> [Directions for this task]: Put the lines of the items below into a Markdown table with two columns, Row and Text: number the rows and skip blank lines. Leave the pictures out.

Chart comprehension data:

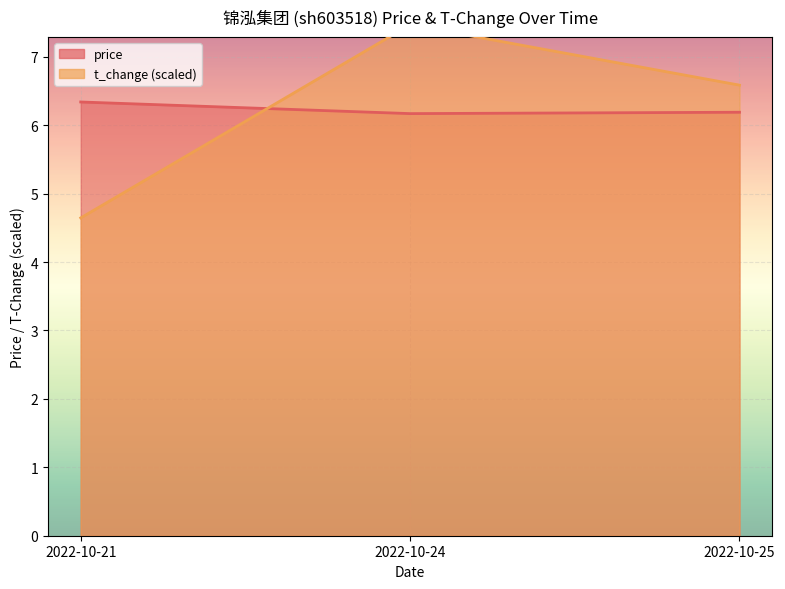

What are all the series names shown in the legend?

price, t_change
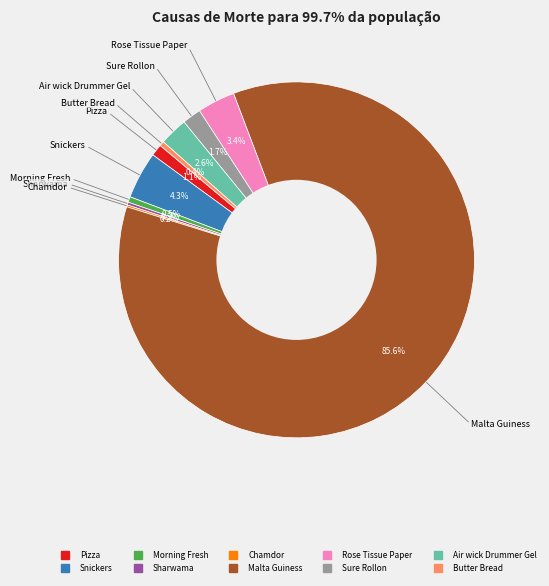

What portion of the pie excludes Morning Fresh?

99.5%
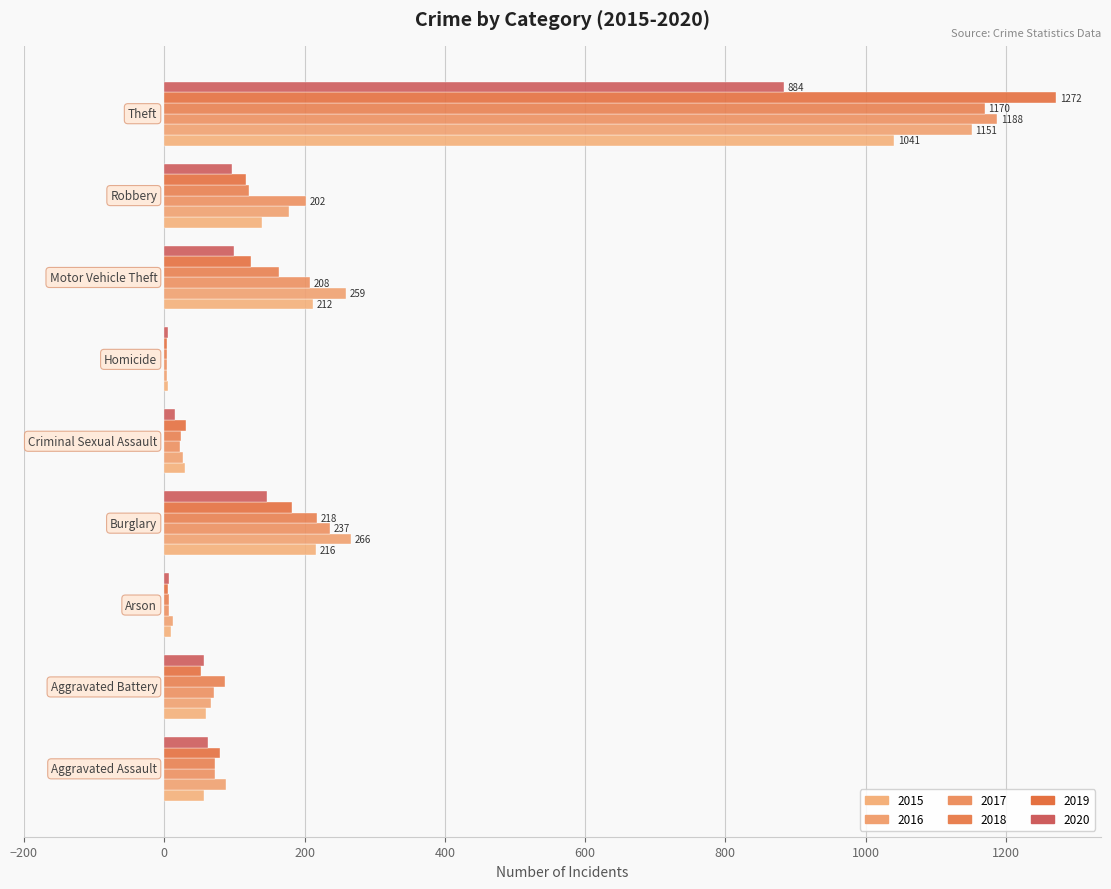

What is the label of the 7th bar from the right?

Arson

> [Exercise response]:
| Row | Text |
|---|---|
| 1 | What are all the series names shown in the legend? |
| 2 | price, t_change |
| 3 | What portion of the pie excludes Morning Fresh? |
| 4 | 99.5% |
| 5 | What is the label of the 7th bar from the right? |
| 6 | Arson |